▸ **Exercise instructions**:
Your answer should be an exact copy of all the entries, free of pictures.

※

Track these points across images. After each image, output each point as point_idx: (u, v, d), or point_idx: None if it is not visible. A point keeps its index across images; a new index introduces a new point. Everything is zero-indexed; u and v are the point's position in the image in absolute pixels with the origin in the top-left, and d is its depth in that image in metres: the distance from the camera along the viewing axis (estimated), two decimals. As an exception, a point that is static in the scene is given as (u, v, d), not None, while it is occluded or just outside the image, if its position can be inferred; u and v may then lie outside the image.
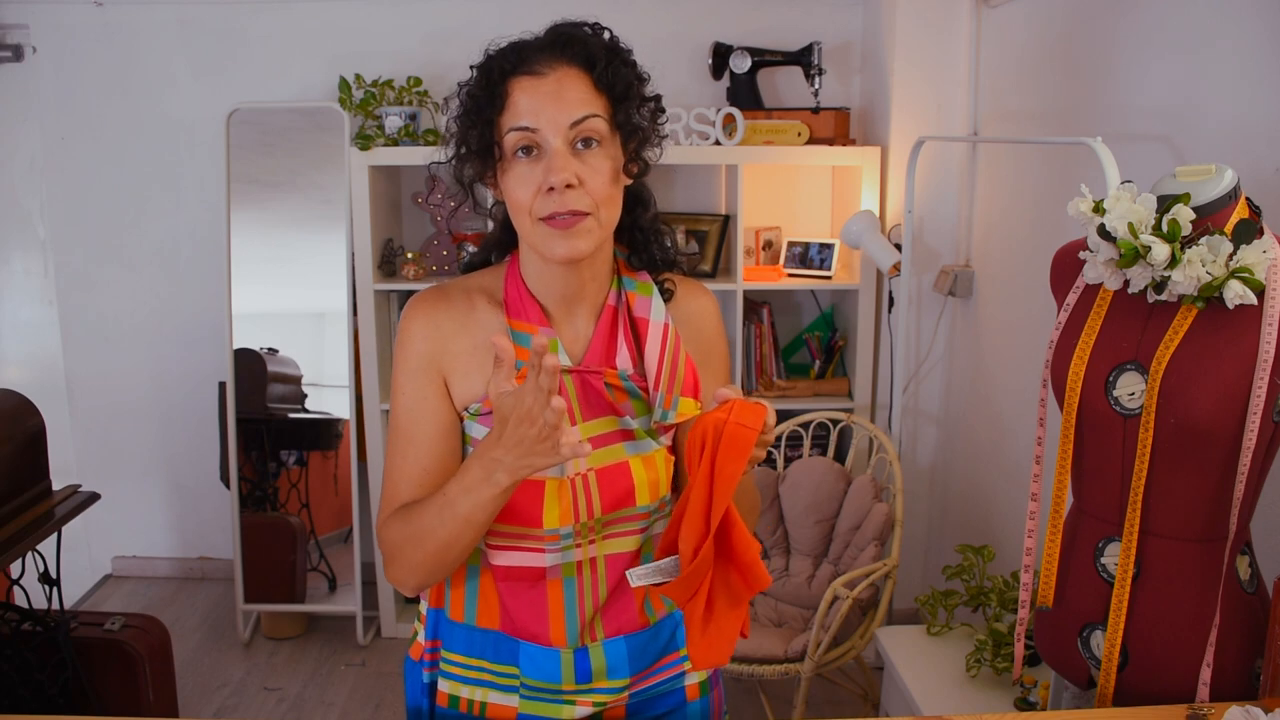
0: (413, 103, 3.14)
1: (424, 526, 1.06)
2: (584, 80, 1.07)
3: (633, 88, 1.11)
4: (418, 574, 1.10)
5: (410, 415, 1.14)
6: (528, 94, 1.06)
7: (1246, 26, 1.81)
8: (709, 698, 1.30)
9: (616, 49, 1.11)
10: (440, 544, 1.06)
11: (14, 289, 3.56)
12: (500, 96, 1.07)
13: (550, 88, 1.05)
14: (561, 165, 1.04)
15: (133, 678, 2.28)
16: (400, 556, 1.10)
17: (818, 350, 3.34)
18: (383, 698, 2.94)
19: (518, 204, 1.08)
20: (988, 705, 2.13)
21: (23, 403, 2.22)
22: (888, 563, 2.50)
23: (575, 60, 1.07)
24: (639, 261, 1.22)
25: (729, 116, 3.02)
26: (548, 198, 1.05)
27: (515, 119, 1.06)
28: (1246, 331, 1.30)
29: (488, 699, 1.21)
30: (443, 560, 1.08)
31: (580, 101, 1.06)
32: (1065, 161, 2.45)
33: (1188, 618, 1.38)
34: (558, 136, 1.05)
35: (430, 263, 3.17)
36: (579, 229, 1.06)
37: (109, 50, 3.33)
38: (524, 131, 1.05)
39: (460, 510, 1.03)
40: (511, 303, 1.16)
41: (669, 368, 1.16)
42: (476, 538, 1.06)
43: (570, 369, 1.14)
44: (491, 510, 1.03)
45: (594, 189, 1.06)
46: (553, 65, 1.06)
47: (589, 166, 1.06)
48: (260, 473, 3.27)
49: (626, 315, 1.18)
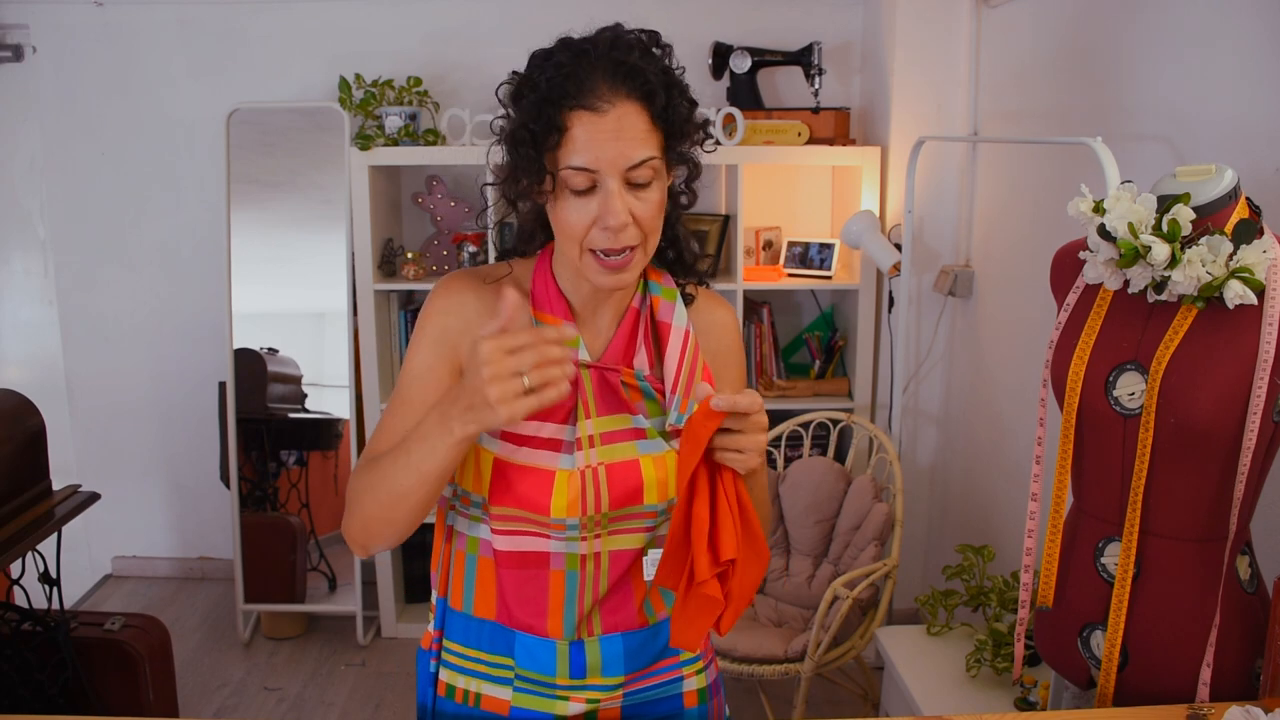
0: (413, 103, 3.14)
1: (379, 474, 1.05)
2: (643, 117, 1.06)
3: (689, 122, 1.12)
4: (367, 527, 1.09)
5: (414, 380, 1.14)
6: (587, 131, 1.04)
7: (1247, 26, 1.81)
8: (708, 705, 1.29)
9: (672, 77, 1.10)
10: (391, 495, 1.04)
11: (14, 289, 3.57)
12: (557, 130, 1.05)
13: (611, 126, 1.04)
14: (619, 208, 1.05)
15: (133, 678, 2.28)
16: (355, 506, 1.09)
17: (818, 350, 3.34)
18: (383, 698, 2.94)
19: (569, 233, 1.08)
20: (988, 705, 2.13)
21: (23, 403, 2.22)
22: (888, 563, 2.50)
23: (635, 93, 1.05)
24: (661, 263, 1.23)
25: (729, 116, 3.02)
26: (602, 234, 1.06)
27: (573, 156, 1.05)
28: (1246, 331, 1.30)
29: (482, 690, 1.22)
30: (391, 516, 1.06)
31: (638, 141, 1.05)
32: (1065, 161, 2.45)
33: (1188, 618, 1.38)
34: (615, 177, 1.05)
35: (430, 263, 3.17)
36: (629, 265, 1.09)
37: (109, 50, 3.33)
38: (582, 171, 1.05)
39: (413, 458, 1.01)
40: (539, 295, 1.17)
41: (687, 372, 1.18)
42: (428, 495, 1.04)
43: (589, 364, 1.16)
44: (444, 462, 1.01)
45: (644, 220, 1.07)
46: (612, 100, 1.04)
47: (642, 201, 1.07)
48: (260, 473, 3.28)
49: (649, 318, 1.20)
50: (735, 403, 1.01)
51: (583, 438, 1.13)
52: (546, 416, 1.13)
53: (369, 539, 1.10)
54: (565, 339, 0.95)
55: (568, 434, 1.14)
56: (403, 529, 1.08)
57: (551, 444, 1.13)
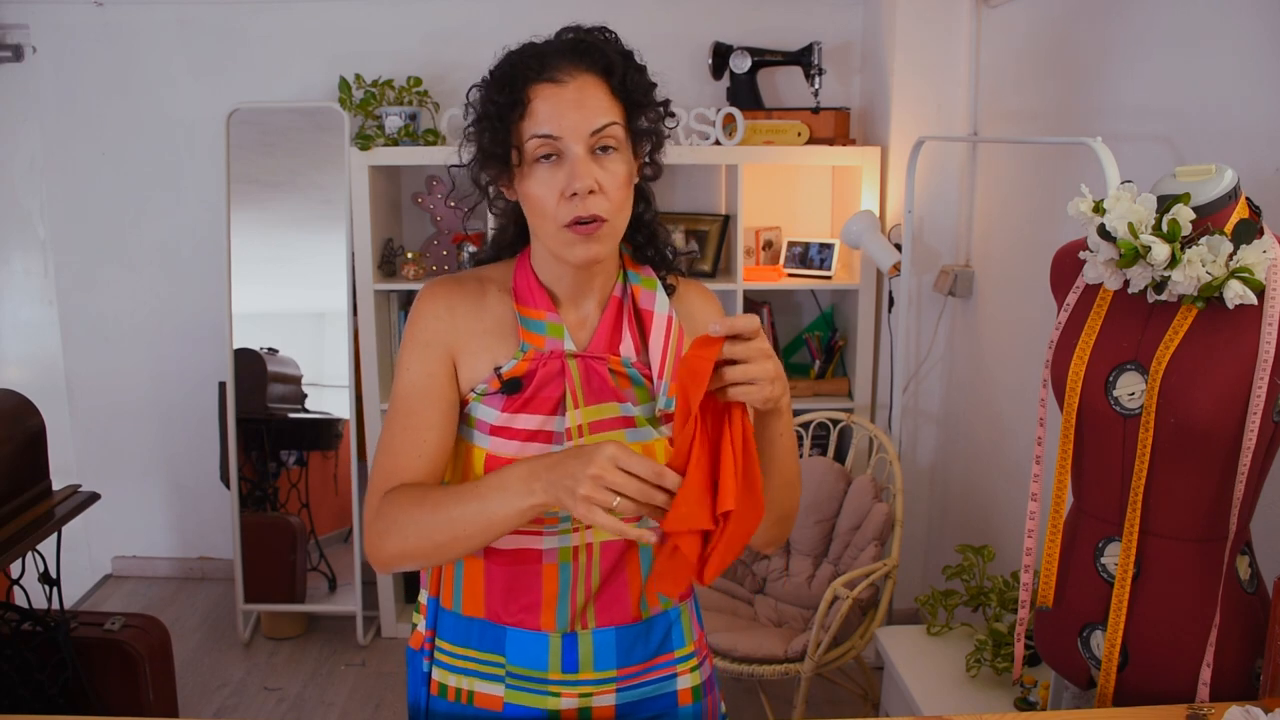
0: (413, 103, 3.14)
1: (440, 511, 1.06)
2: (603, 88, 1.10)
3: (648, 94, 1.15)
4: (408, 555, 1.09)
5: (416, 390, 1.15)
6: (549, 101, 1.08)
7: (1246, 26, 1.81)
8: (702, 703, 1.29)
9: (630, 57, 1.14)
10: (453, 535, 1.05)
11: (14, 289, 3.56)
12: (521, 103, 1.09)
13: (571, 95, 1.08)
14: (585, 172, 1.07)
15: (133, 678, 2.28)
16: (395, 532, 1.09)
17: (818, 350, 3.34)
18: (383, 698, 2.94)
19: (539, 208, 1.11)
20: (988, 705, 2.13)
21: (23, 403, 2.22)
22: (888, 563, 2.50)
23: (594, 68, 1.10)
24: (640, 257, 1.25)
25: (729, 116, 3.02)
26: (570, 203, 1.08)
27: (537, 126, 1.08)
28: (1246, 331, 1.30)
29: (475, 688, 1.22)
30: (445, 552, 1.08)
31: (600, 109, 1.09)
32: (1065, 161, 2.45)
33: (1188, 618, 1.38)
34: (579, 143, 1.08)
35: (430, 263, 3.17)
36: (599, 235, 1.10)
37: (109, 50, 3.33)
38: (546, 139, 1.08)
39: (488, 505, 1.03)
40: (521, 290, 1.19)
41: (673, 357, 1.19)
42: (485, 542, 1.06)
43: (575, 354, 1.17)
44: (513, 519, 1.02)
45: (611, 194, 1.10)
46: (573, 73, 1.09)
47: (607, 172, 1.09)
48: (260, 473, 3.27)
49: (632, 306, 1.21)
50: (733, 324, 0.99)
51: (572, 428, 1.13)
52: (535, 409, 1.14)
53: (401, 562, 1.11)
54: (673, 486, 0.96)
55: (557, 425, 1.14)
56: (443, 560, 1.10)
57: (542, 435, 1.14)
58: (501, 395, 1.15)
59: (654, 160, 1.19)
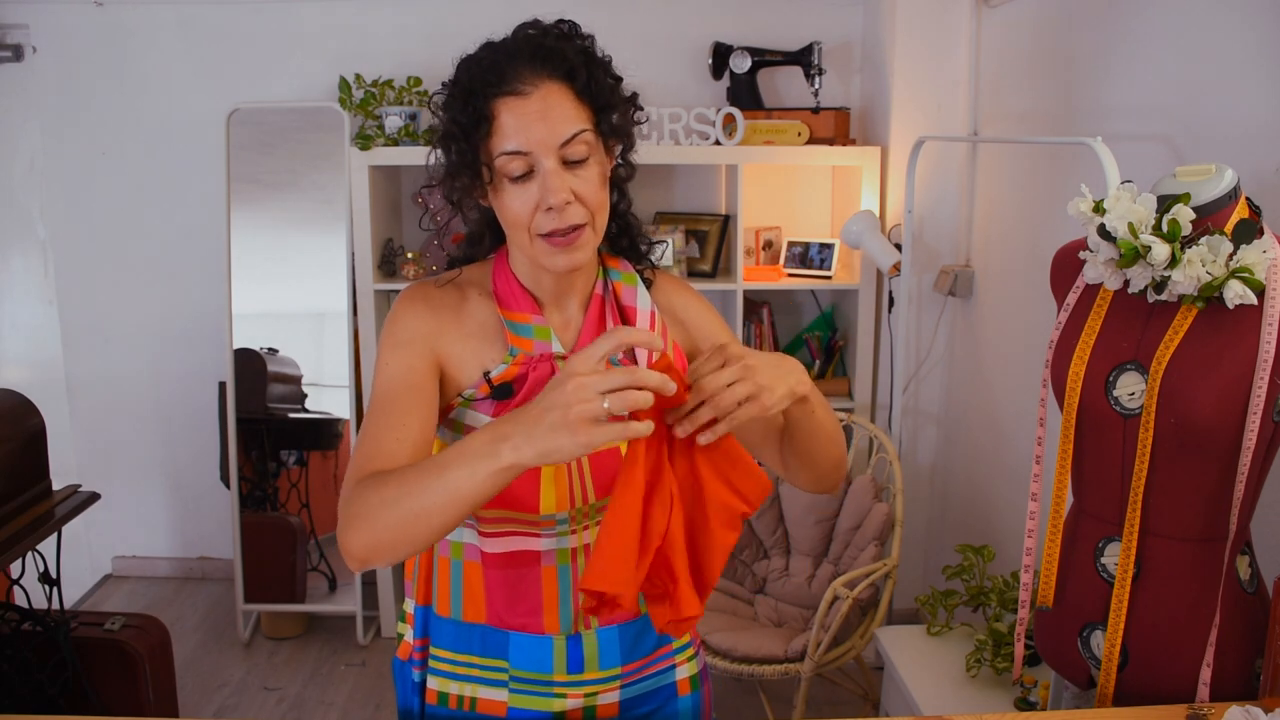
0: (413, 103, 3.14)
1: (402, 489, 0.96)
2: (567, 94, 1.07)
3: (615, 94, 1.12)
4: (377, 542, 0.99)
5: (395, 384, 1.10)
6: (514, 115, 1.05)
7: (1246, 26, 1.81)
8: (699, 693, 1.31)
9: (592, 55, 1.11)
10: (415, 511, 0.95)
11: (14, 289, 3.56)
12: (486, 120, 1.06)
13: (536, 107, 1.05)
14: (558, 185, 1.05)
15: (133, 678, 2.28)
16: (361, 520, 1.00)
17: (818, 350, 3.34)
18: (383, 698, 2.94)
19: (515, 221, 1.08)
20: (988, 705, 2.13)
21: (23, 403, 2.22)
22: (888, 563, 2.50)
23: (556, 73, 1.06)
24: (614, 249, 1.24)
25: (729, 116, 3.02)
26: (546, 216, 1.06)
27: (505, 143, 1.05)
28: (1246, 331, 1.30)
29: (477, 694, 1.22)
30: (409, 532, 0.97)
31: (567, 118, 1.06)
32: (1065, 161, 2.44)
33: (1188, 618, 1.38)
34: (549, 156, 1.05)
35: (430, 263, 3.17)
36: (580, 242, 1.08)
37: (109, 50, 3.33)
38: (515, 155, 1.05)
39: (449, 476, 0.93)
40: (502, 294, 1.17)
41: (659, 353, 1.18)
42: (453, 519, 0.96)
43: (563, 355, 1.16)
44: (481, 488, 0.93)
45: (587, 199, 1.07)
46: (535, 82, 1.05)
47: (581, 179, 1.07)
48: (260, 473, 3.27)
49: (614, 303, 1.20)
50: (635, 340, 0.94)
51: None
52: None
53: (373, 554, 1.00)
54: (665, 388, 0.91)
55: None
56: (415, 549, 1.00)
57: None
58: (492, 400, 1.13)
59: (627, 160, 1.17)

※

▸ **Written reply**:
Track these points across images. After each image, output each point as point_idx: (u, v, d), or point_idx: None if it is not visible. A point keeps its index across images; a new index introduces a new point. Everything is zero-indexed; u and v are the point's position in the image in absolute pixels with the origin in the top-left, and d is its depth in that image in metres: the distance from the camera along the viewing axis (estimated), two decimals. As an exception, a point that is static in the scene is given as (u, v, d), not None, while it is occluded or just outside the image, if its position can be inferred; u and v may then lie outside the image.
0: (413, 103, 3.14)
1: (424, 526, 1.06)
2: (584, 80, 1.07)
3: (633, 88, 1.11)
4: (418, 574, 1.10)
5: (410, 415, 1.14)
6: (528, 94, 1.06)
7: (1246, 26, 1.81)
8: (709, 698, 1.30)
9: (616, 49, 1.11)
10: (440, 544, 1.06)
11: (14, 289, 3.56)
12: (500, 96, 1.07)
13: (550, 88, 1.05)
14: (561, 165, 1.04)
15: (133, 678, 2.28)
16: (400, 556, 1.10)
17: (818, 350, 3.34)
18: (383, 698, 2.94)
19: (518, 204, 1.08)
20: (988, 705, 2.13)
21: (23, 403, 2.22)
22: (888, 563, 2.50)
23: (575, 60, 1.07)
24: (639, 261, 1.22)
25: (729, 116, 3.02)
26: (548, 198, 1.05)
27: (515, 119, 1.06)
28: (1246, 331, 1.30)
29: (488, 699, 1.21)
30: (443, 560, 1.08)
31: (580, 101, 1.06)
32: (1065, 161, 2.45)
33: (1188, 618, 1.38)
34: (558, 136, 1.05)
35: (430, 263, 3.17)
36: (579, 229, 1.06)
37: (109, 50, 3.33)
38: (524, 131, 1.05)
39: (460, 510, 1.03)
40: (511, 303, 1.16)
41: (669, 368, 1.16)
42: (476, 538, 1.06)
43: (570, 369, 1.14)
44: (491, 510, 1.03)
45: (594, 189, 1.06)
46: (553, 65, 1.06)
47: (589, 166, 1.06)
48: (260, 473, 3.27)
49: (626, 315, 1.18)
0: (413, 103, 3.14)
1: (379, 474, 1.05)
2: (643, 117, 1.06)
3: (689, 122, 1.12)
4: (367, 527, 1.09)
5: (414, 380, 1.14)
6: (587, 131, 1.04)
7: (1247, 26, 1.81)
8: (708, 705, 1.29)
9: (672, 77, 1.10)
10: (391, 495, 1.04)
11: (14, 289, 3.57)
12: (557, 130, 1.05)
13: (611, 126, 1.04)
14: (619, 208, 1.05)
15: (133, 678, 2.28)
16: (355, 506, 1.09)
17: (818, 350, 3.34)
18: (383, 698, 2.94)
19: (569, 233, 1.08)
20: (988, 705, 2.13)
21: (23, 403, 2.22)
22: (888, 563, 2.50)
23: (635, 93, 1.05)
24: (661, 263, 1.23)
25: (729, 116, 3.02)
26: (602, 234, 1.06)
27: (573, 156, 1.05)
28: (1246, 331, 1.30)
29: (482, 690, 1.22)
30: (391, 516, 1.06)
31: (638, 141, 1.05)
32: (1065, 161, 2.45)
33: (1188, 618, 1.38)
34: (615, 177, 1.05)
35: (430, 263, 3.17)
36: (629, 265, 1.09)
37: (109, 50, 3.33)
38: (582, 171, 1.05)
39: (413, 458, 1.01)
40: (539, 295, 1.17)
41: (687, 372, 1.18)
42: (428, 495, 1.04)
43: (589, 364, 1.16)
44: (444, 462, 1.01)
45: (644, 220, 1.07)
46: (612, 100, 1.04)
47: (642, 201, 1.07)
48: (260, 473, 3.28)
49: (649, 318, 1.20)
50: (735, 403, 1.01)
51: (583, 438, 1.13)
52: (546, 416, 1.13)
53: (369, 539, 1.10)
54: (565, 339, 0.95)
55: (568, 434, 1.14)
56: (403, 529, 1.08)
57: (551, 444, 1.13)
0: (413, 103, 3.14)
1: (440, 511, 1.06)
2: (603, 88, 1.10)
3: (648, 94, 1.15)
4: (408, 555, 1.09)
5: (416, 390, 1.15)
6: (549, 101, 1.08)
7: (1246, 26, 1.81)
8: (702, 703, 1.29)
9: (630, 57, 1.14)
10: (453, 535, 1.05)
11: (14, 289, 3.56)
12: (521, 103, 1.09)
13: (571, 95, 1.08)
14: (585, 172, 1.07)
15: (133, 678, 2.28)
16: (395, 532, 1.09)
17: (818, 350, 3.34)
18: (383, 698, 2.94)
19: (539, 208, 1.11)
20: (988, 705, 2.13)
21: (23, 403, 2.22)
22: (888, 563, 2.50)
23: (594, 68, 1.10)
24: (640, 257, 1.25)
25: (729, 116, 3.02)
26: (570, 203, 1.08)
27: (537, 126, 1.08)
28: (1246, 331, 1.30)
29: (475, 688, 1.22)
30: (445, 552, 1.08)
31: (600, 109, 1.09)
32: (1065, 161, 2.45)
33: (1188, 618, 1.38)
34: (579, 143, 1.08)
35: (430, 263, 3.17)
36: (599, 235, 1.10)
37: (109, 50, 3.33)
38: (546, 139, 1.08)
39: (488, 505, 1.03)
40: (521, 290, 1.19)
41: (673, 357, 1.19)
42: (485, 542, 1.06)
43: (575, 354, 1.17)
44: (513, 519, 1.02)
45: (611, 194, 1.10)
46: (573, 73, 1.09)
47: (607, 172, 1.09)
48: (260, 473, 3.27)
49: (632, 306, 1.21)
50: (733, 324, 0.99)
51: (572, 428, 1.13)
52: (535, 409, 1.14)
53: (401, 562, 1.11)
54: (673, 486, 0.96)
55: (557, 425, 1.14)
56: (443, 560, 1.10)
57: (542, 435, 1.14)
58: (501, 395, 1.15)
59: (654, 160, 1.19)
0: (413, 103, 3.14)
1: (402, 489, 0.96)
2: (567, 94, 1.07)
3: (615, 94, 1.12)
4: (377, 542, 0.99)
5: (395, 384, 1.10)
6: (514, 115, 1.05)
7: (1246, 26, 1.81)
8: (699, 693, 1.31)
9: (592, 55, 1.11)
10: (415, 511, 0.95)
11: (14, 289, 3.56)
12: (486, 120, 1.06)
13: (536, 107, 1.05)
14: (558, 185, 1.05)
15: (133, 678, 2.28)
16: (361, 520, 1.00)
17: (818, 350, 3.34)
18: (383, 698, 2.94)
19: (515, 221, 1.08)
20: (988, 705, 2.13)
21: (23, 403, 2.22)
22: (888, 563, 2.50)
23: (556, 73, 1.06)
24: (614, 249, 1.24)
25: (729, 116, 3.02)
26: (546, 216, 1.06)
27: (505, 143, 1.05)
28: (1246, 331, 1.30)
29: (477, 694, 1.22)
30: (409, 532, 0.97)
31: (567, 118, 1.06)
32: (1065, 161, 2.44)
33: (1188, 618, 1.38)
34: (549, 156, 1.05)
35: (430, 263, 3.17)
36: (580, 242, 1.08)
37: (109, 50, 3.33)
38: (515, 155, 1.05)
39: (449, 476, 0.93)
40: (502, 294, 1.17)
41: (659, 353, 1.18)
42: (453, 519, 0.96)
43: (563, 355, 1.16)
44: (481, 488, 0.93)
45: (587, 199, 1.07)
46: (535, 82, 1.05)
47: (581, 179, 1.07)
48: (260, 473, 3.27)
49: (614, 303, 1.20)
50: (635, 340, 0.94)
51: None
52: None
53: (373, 554, 1.00)
54: (665, 388, 0.91)
55: None
56: (415, 549, 1.00)
57: None
58: (492, 400, 1.13)
59: (627, 160, 1.17)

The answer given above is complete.